## [Aim of the exercise]
Reproduce verbatim everything in the records below from the line containing "standards. There's not" down to the line containing "choosing aftermarket units", including both of those lines.

________________________________________

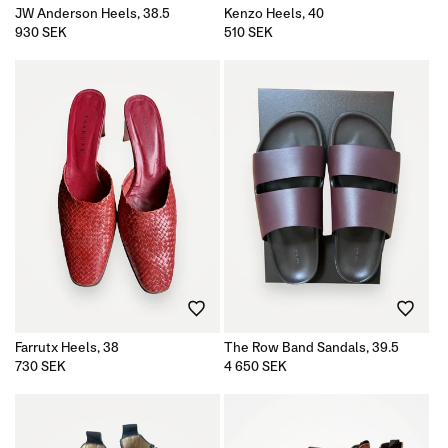
JW Anderson Heels, 38.5
Kenzo Heels, 40
Regular
930 SEK
Regular
510 SEK
price
price
Farrutx Heels, 38
The Row Band Sandals, 39.5
Regular
730 SEK
Regular
4 650 SEK
price
price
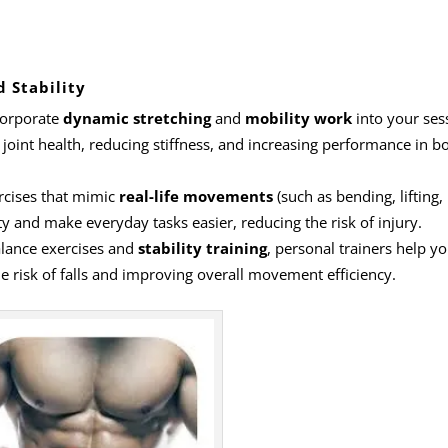
d Stability
ncorporate
dynamic stretching
and
mobility work
into your ses
 joint health, reducing stiffness, and increasing performance in b
ercises that mimic
real-life movements
(such as bending, lifting,
ty and make everyday tasks easier, reducing the risk of injury.
alance exercises and
stability training
, personal trainers help yo
e risk of falls and improving overall movement efficiency.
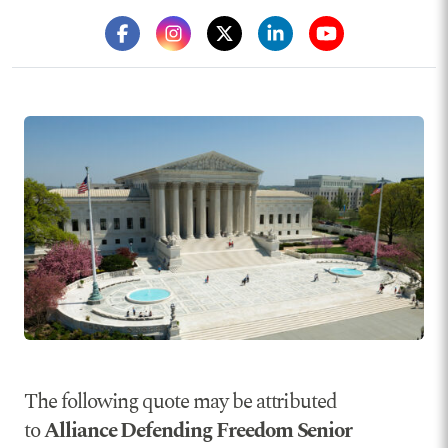
The following quote may be attributed
to
Alliance Defending Freedom Senior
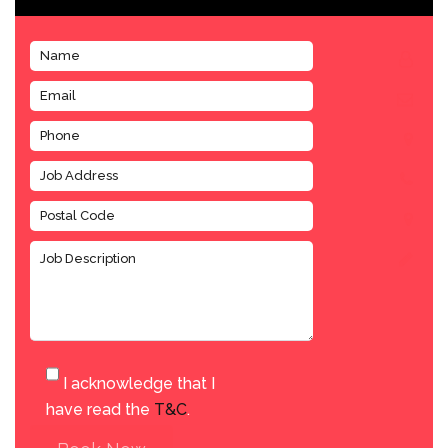
I acknowledge that I
have read the
T&C
.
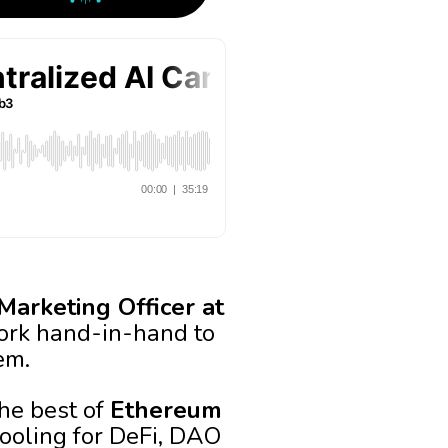
Marketing Officer at
rk hand-in-hand to
em.
he best of
Ethereum
tooling for DeFi, DAO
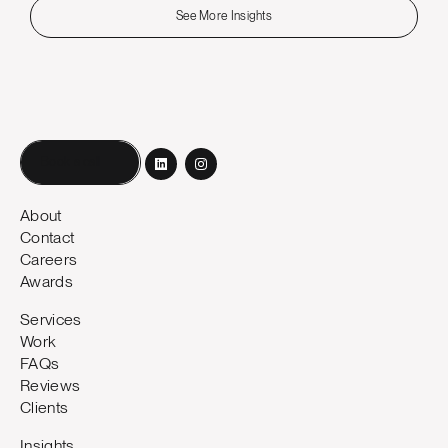
See More Insights
Book a call
About
Contact
Careers
Awards
Services
Work
FAQs
Reviews
Clients
Insights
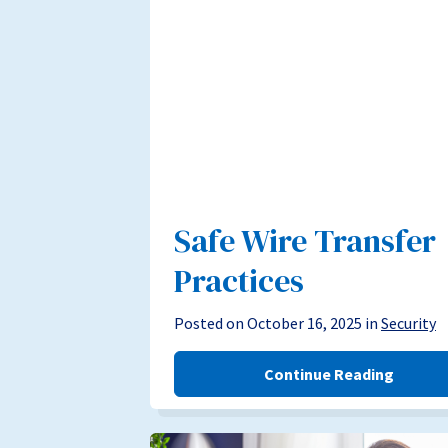
Safe Wire Transfer
Practices
Posted on October 16, 2025 in
Security
Continue Reading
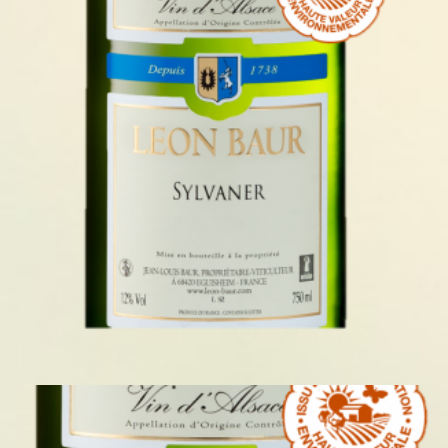
SYLVANER 2024
READ MORE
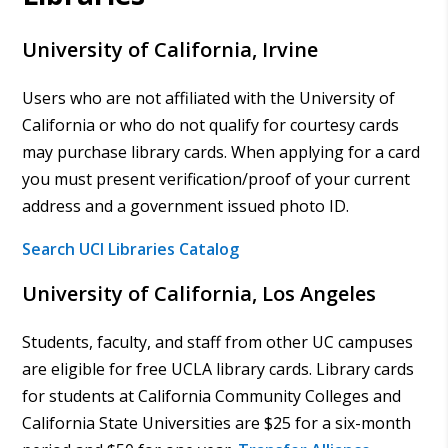
University of California, Irvine
Users who are not affiliated with the University of
California or who do not qualify for courtesy cards
may purchase library cards. When applying for a card
you must present verification/proof of your current
address and a government issued photo ID.
Search UCI Libraries Catalog
University of California, Los Angeles
Students, faculty, and staff from other UC campuses
are eligible for free UCLA library cards. Library cards
for students at California Community Colleges and
California State Universities are $25 for a six-month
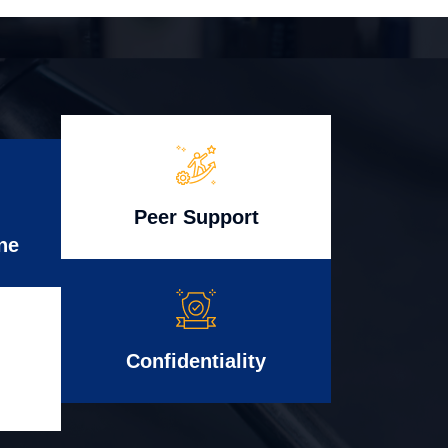
Peer Support
ne
Confidentiality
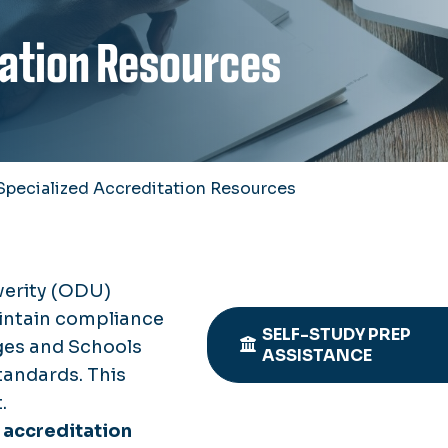
tation Resources
Specialized Accreditation Resources
verity (ODU)
aintain compliance
SELF-STUDY PREP
ges and Schools
ASSISTANCE
andards. This
.
 accreditation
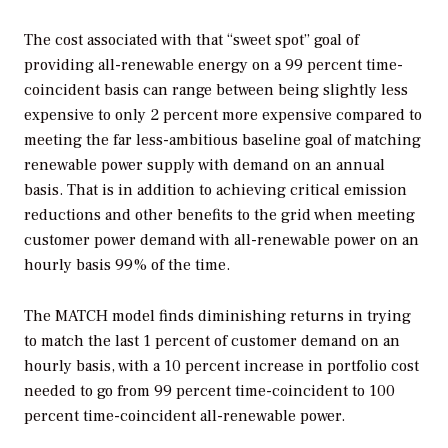
The cost associated with that “sweet spot” goal of
providing all-renewable energy on a 99 percent time-
coincident basis can range between being slightly less
expensive to only 2 percent more expensive compared to
meeting the far less-ambitious baseline goal of matching
renewable power supply with demand on an annual
basis. That is in addition to achieving critical emission
reductions and other benefits to the grid when meeting
customer power demand with all-renewable power on an
hourly basis 99% of the time.
The MATCH model finds diminishing returns in trying
to match the last 1 percent of customer demand on an
hourly basis, with a 10 percent increase in portfolio cost
needed to go from 99 percent time-coincident to 100
percent time-coincident all-renewable power.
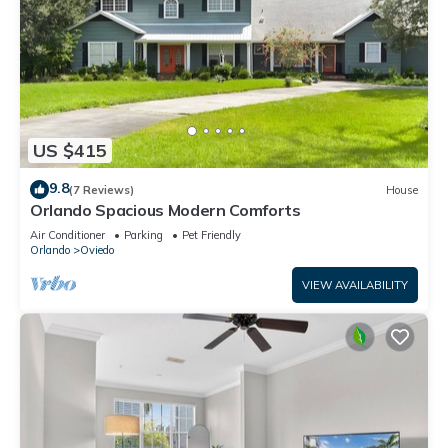
US $415
9.8
(7 Reviews)
House
Orlando Spacious Modern Comforts
Air Conditioner
Parking
Pet Friendly
Orlando
Oviedo
VIEW AVAILABILITY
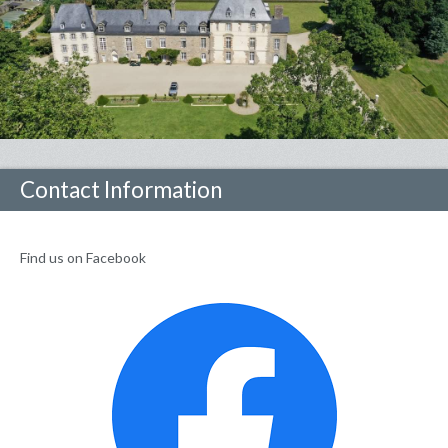
Contact Information
Find us on Facebook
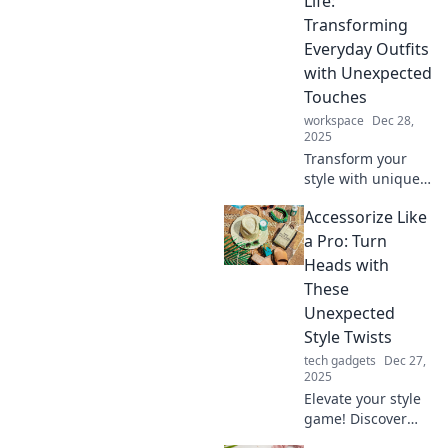
Life:
Transforming
Everyday Outfits
with Unexpected
Touches
workspace
Dec 28,
2025
Transform your
style with unique
accessories!
Accessorize Like
Discover tips to
elevate everyday
a Pro: Turn
outfits and make a
Heads with
lasting
These
impression. Dive
Unexpected
in now!
Style Twists
tech gadgets
Dec 27,
2025
Elevate your style
game! Discover
unexpected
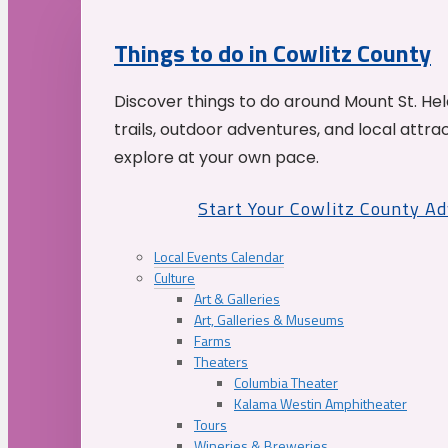
Things to do in Cowlitz County
Discover things to do around Mount St. He
trails, outdoor adventures, and local attrac
explore at your own pace.
Start Your Cowlitz County A
Local Events Calendar
Culture
Art & Galleries
Art, Galleries & Museums
Farms
Theaters
Columbia Theater
Kalama Westin Amphitheater
Tours
Wineries & Breweries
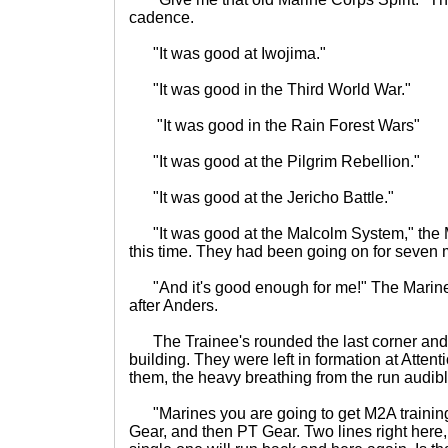
cadence.
"It was good at Iwojima."
"It was good in the Third World War."
"It was good in the Rain Forest Wars"
"It was good at the Pilgrim Rebellion."
"It was good at the Jericho Battle."
"It was good at the Malcolm System," the M
this time. They had been going on for seven 
"And it's good enough for me!" The Marines 
after Anders.
The Trainee's rounded the last corner and
building. They were left in formation at Atte
them, the heavy breathing from the run audible
"Marines you are going to get M2A training 
Gear, and then PT Gear. Two lines right here,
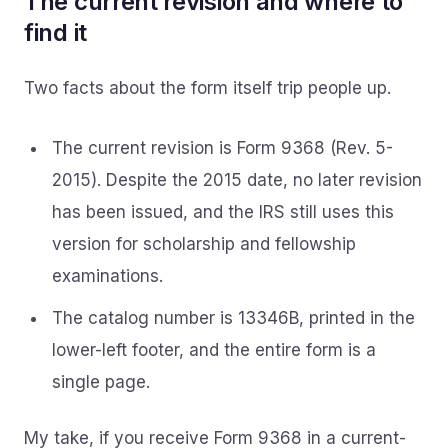
The current revision and where to
find it
Two facts about the form itself trip people up.
The current revision is Form 9368 (Rev. 5-
2015). Despite the 2015 date, no later revision
has been issued, and the IRS still uses this
version for scholarship and fellowship
examinations.
The catalog number is 13346B, printed in the
lower-left footer, and the entire form is a
single page.
My take, if you receive Form 9368 in a current-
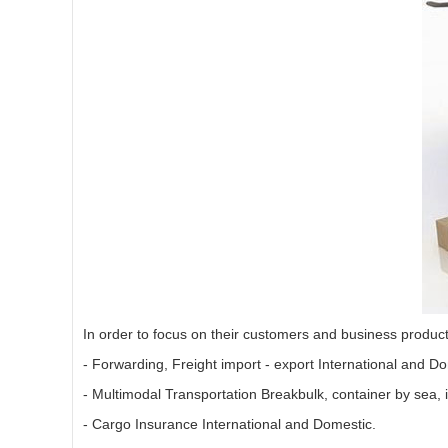
In order to focus on their customers and business produc
- Forwarding, Freight import - export International and Do
- Multimodal Transportation Breakbulk, container by sea,
- Cargo Insurance International and Domestic.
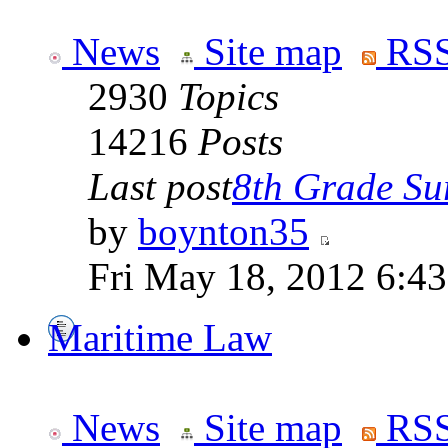
News
Site map
RSS
2930
Topics
14216
Posts
Last post
8th Grade Sur
by
boynton35
Fri May 18, 2012 6:4
Maritime Law
News
Site map
RSS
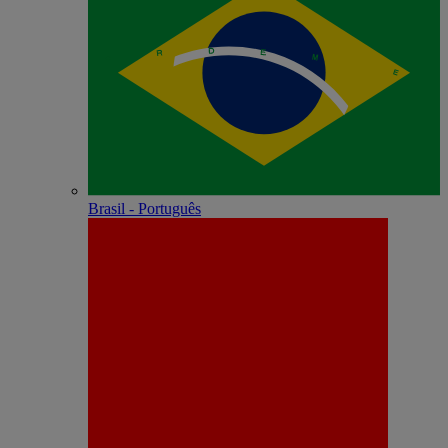
Brasil - Português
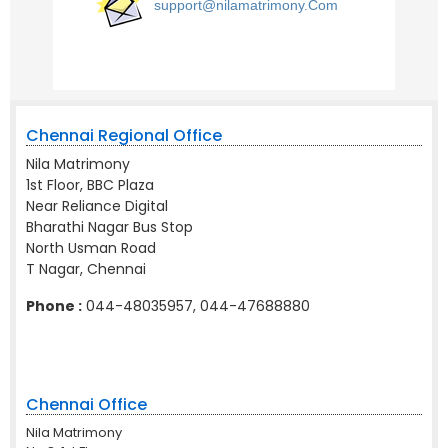
support@nilamatrimony.Com
Chennai Regional Office
Nila Matrimony
1st Floor, BBC Plaza
Near Reliance Digital
Bharathi Nagar Bus Stop
North Usman Road
T Nagar, Chennai
Phone :
044-48035957, 044-47688880
Chennai Office
Nila Matrimony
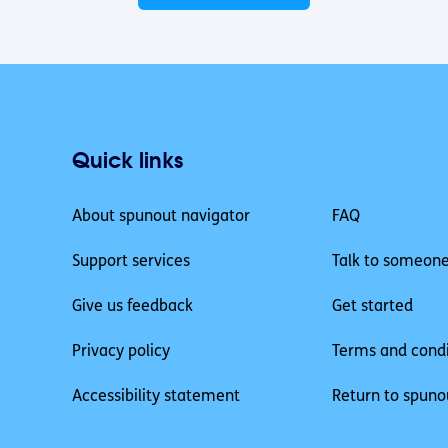
Quick links
About spunout navigator
FAQ
Support services
Talk to someon
Give us feedback
Get started
Privacy policy
Terms and condi
Accessibility statement
Return to spuno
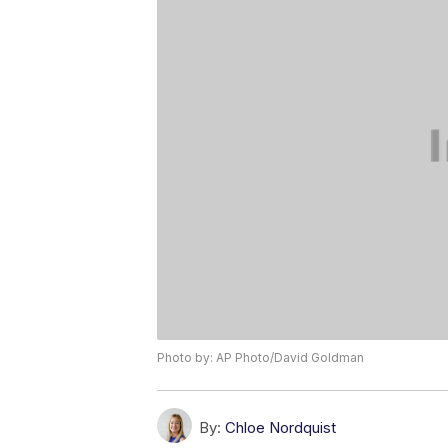
Photo by: AP Photo/David Goldman
By:
Chloe Nordquist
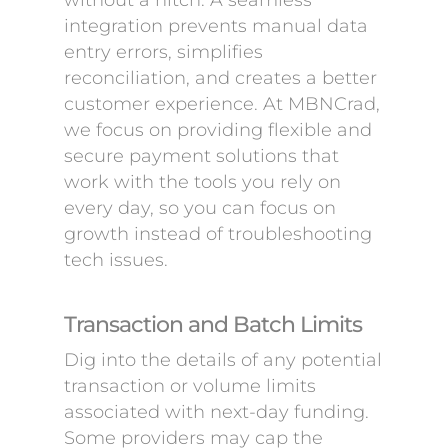
without a hitch. A seamless
integration prevents manual data
entry errors, simplifies
reconciliation, and creates a better
customer experience. At MBNCrad,
we focus on providing flexible and
secure payment solutions that
work with the tools you rely on
every day, so you can focus on
growth instead of troubleshooting
tech issues.
Transaction and Batch Limits
Dig into the details of any potential
transaction or volume limits
associated with next-day funding.
Some providers may cap the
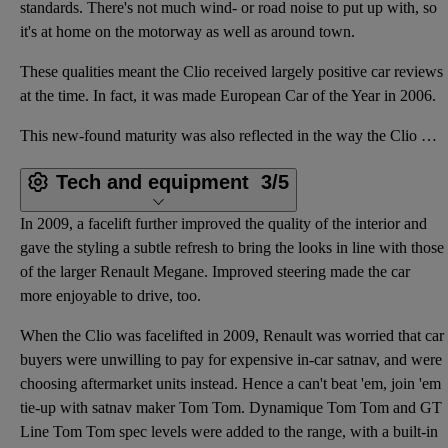
standards. There's not much wind- or road noise to put up with, so
it's at home on the motorway as well as around town.
These qualities meant the Clio received largely positive car reviews
at the time. In fact, it was made European Car of the Year in 2006.
This new-found maturity was also reflected in the way the Clio mk3 drove. Although not as much fun t
Tech and equipment
3/5
In 2009, a facelift further improved the quality of the interior and
gave the styling a subtle refresh to bring the looks in line with those
of the larger Renault Megane. Improved steering made the car
more enjoyable to drive, too.
When the Clio was facelifted in 2009, Renault was worried that car
buyers were unwilling to pay for expensive in-car satnav, and were
choosing aftermarket units instead. Hence a can't beat 'em, join 'em
tie-up with satnav maker Tom Tom. Dynamique Tom Tom and GT
Line Tom Tom spec levels were added to the range, with a built-in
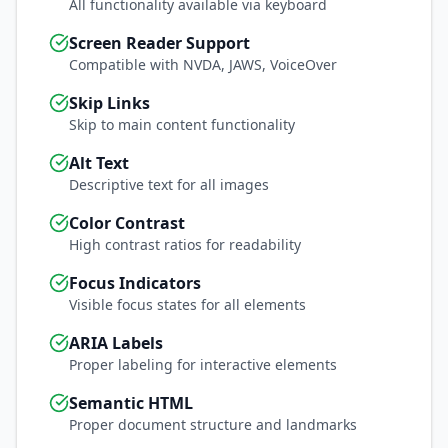
All functionality available via keyboard
Screen Reader Support
Compatible with NVDA, JAWS, VoiceOver
Skip Links
Skip to main content functionality
Alt Text
Descriptive text for all images
Color Contrast
High contrast ratios for readability
Focus Indicators
Visible focus states for all elements
ARIA Labels
Proper labeling for interactive elements
Semantic HTML
Proper document structure and landmarks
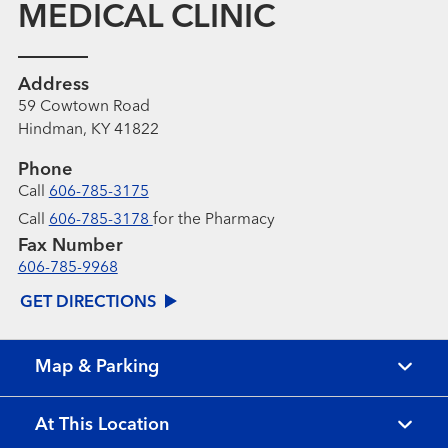
MEDICAL CLINIC
Address
59 Cowtown Road
Hindman, KY 41822
Phone
Call
606-785-3175
Call
606-785-3178
for the Pharmacy
Fax Number
606-785-9968
GET DIRECTIONS
Map & Parking
At This Location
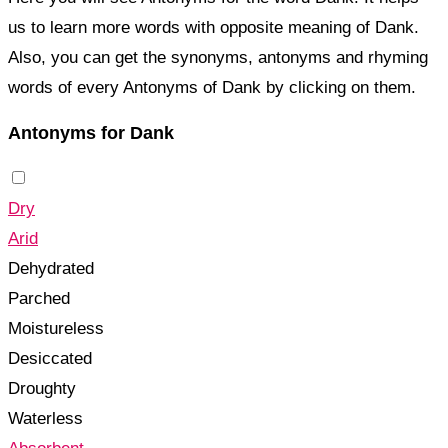
us to learn more words with opposite meaning of Dank.
Also, you can get the synonyms, antonyms and rhyming
words of every Antonyms of Dank by clicking on them.
Antonyms for Dank
Dry
Arid
Dehydrated
Parched
Moistureless
Desiccated
Droughty
Waterless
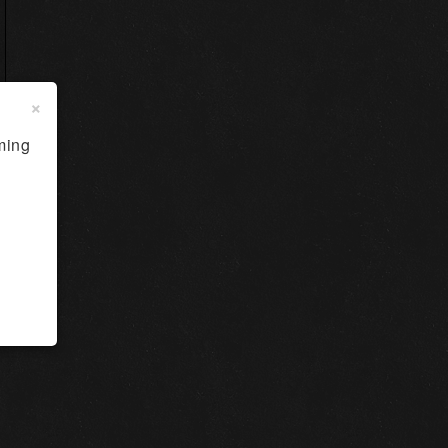
×
ming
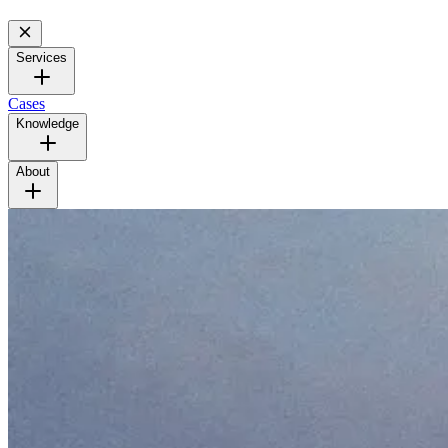
Services
Cases
Knowledge
About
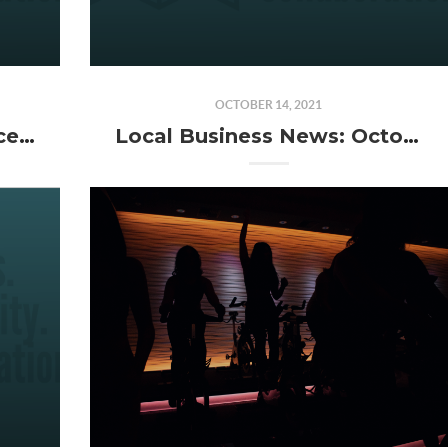
OCTOBER 14, 2021
Local Business News: December 2021
Local Business News: October 2021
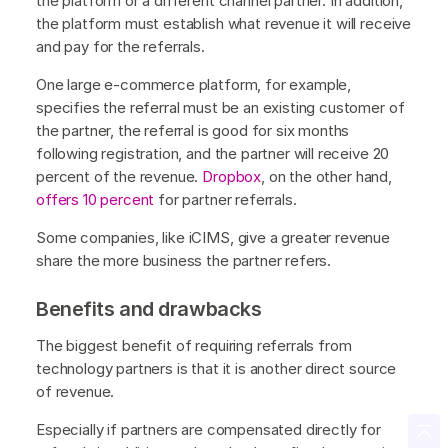
the platform or a different channel partner. In addition,
the platform must establish what revenue it will receive
and pay for the referrals.
One large e-commerce platform, for example,
specifies the referral must be an existing customer of
the partner, the referral is good for six months
following registration, and the partner will receive 20
percent of the revenue.
Dropbox
, on the other hand,
offers 10 percent
for partner referrals.
Some companies, like iCIMS, give a greater revenue
share the more business the partner refers.
Benefits and drawbacks
The biggest benefit of requiring referrals from
technology partners is that it is another direct source
of revenue.
Especially if partners are compensated directly for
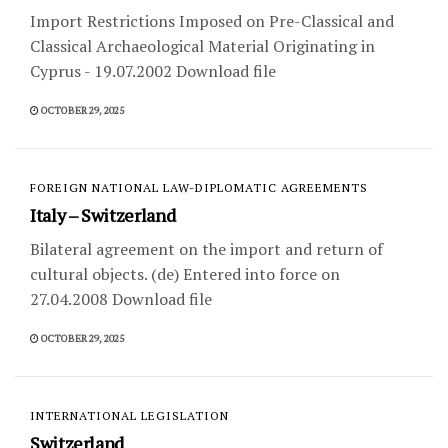
Import Restrictions Imposed on Pre-Classical and
Classical Archaeological Material Originating in
Cyprus - 19.07.2002 Download file
OCTOBER 29, 2025
FOREIGN NATIONAL LAW-DIPLOMATIC AGREEMENTS
Italy – Switzerland
Bilateral agreement on the import and return of
cultural objects. (de) Entered into force on
27.04.2008 Download file
OCTOBER 29, 2025
INTERNATIONAL LEGISLATION
Switzerland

________________________________________

## [Result]
standards. There's not much wind- or road noise to put up with, so
it's at home on the motorway as well as around town.
These qualities meant the Clio received largely positive car reviews
at the time. In fact, it was made European Car of the Year in 2006.
This new-found maturity was also reflected in the way the Clio mk3 drove. Although not as much fun t
Tech and equipment
3/5
In 2009, a facelift further improved the quality of the interior and
gave the styling a subtle refresh to bring the looks in line with those
of the larger Renault Megane. Improved steering made the car
more enjoyable to drive, too.
When the Clio was facelifted in 2009, Renault was worried that car
buyers were unwilling to pay for expensive in-car satnav, and were
choosing aftermarket units instead. Hence a can't beat 'em, join 'em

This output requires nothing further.